Pawlenty’s fictions are particularly disappointing because, as a former two-term governor of a purple state, he entered the race understanding the difference between governing and pandering. Now he has set a bar of irresponsibility to which his rivals will feel pressure to stoop.

And as the incumbent has discovered, irresponsible campaign promises don’t magically fade upon election. There’s no guarantee that Obama would have behaved differently as president had he not promised during the campaign never to raise taxes on the middle class or laced into John McCain’s sensible proposal to tax employer-provided health care. But there’s no doubt that both campaign stances limited his freedom in office.

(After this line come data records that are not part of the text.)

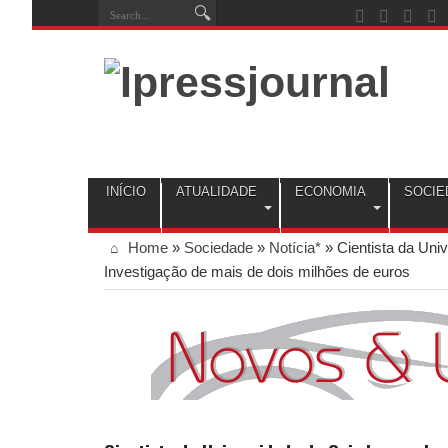
INÍCIO
ATUALIDADE
ECONOMIA
SOCIE
Home
»
Sociedade
»
Notícia*
»
Cientista da Uni
Investigação de mais de dois milhões de euros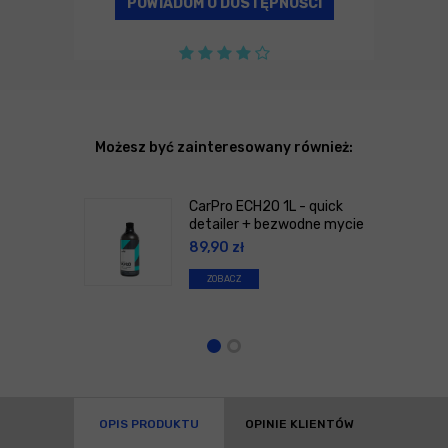
POWIADOM O DOSTĘPNOŚCI
Możesz być zainteresowany również:
CarPro ECH2O 1L - quick
detailer + bezwodne mycie
89,90
zł
ZOBACZ
OPIS PRODUKTU
OPINIE KLIENTÓW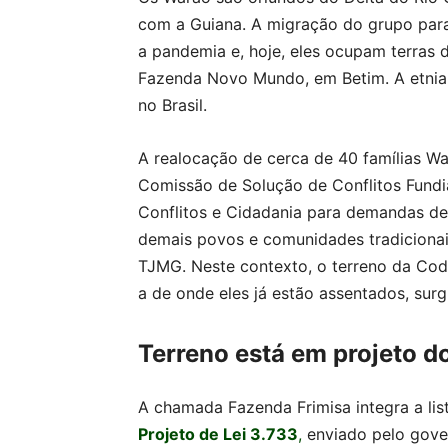
com a Guiana. A migração do grupo par
a pandemia e, hoje, eles ocupam terras
Fazenda Novo Mundo, em Betim. A etnia
no Brasil.
A realocação de cerca de 40 famílias W
Comissão de Solução de Conflitos Fundi
Conflitos e Cidadania para demandas de D
demais povos e comunidades tradicionai
TJMG. Neste contexto, o terreno da Co
a de onde eles já estão assentados, surg
Terreno está em projeto d
A chamada Fazenda Frimisa integra a lis
Projeto de Lei 3.733
,
enviado pelo gove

There are meaningful philosophical divisions between the parties, and campaigns are important to draw distinctions and fight them out. But most Americans aren’t extreme left or right. They wouldn’t be satisfied with the services they would get from a government spending only 18 percent of GDP, as Pawlenty proposes, but they don’t want Obama’s 25 percent either.

The hard truth, in other words, is that there will have to be compromise. Should we be soothed by those who tell us it is likely to be achieved in 2013? When the time comes, the same people will be pointing out that Obama is a lame duck, or that the new Republican president is shackled by promises that saw him or her through the primaries. And the 2014 election will be looming.

We are always somewhere in the election cycle. Compromise will require a leader to put the national interest first, to take a chance on delivering hard truths, not just promising them. That will be no easier, and no less risky, in 2013 than it is today.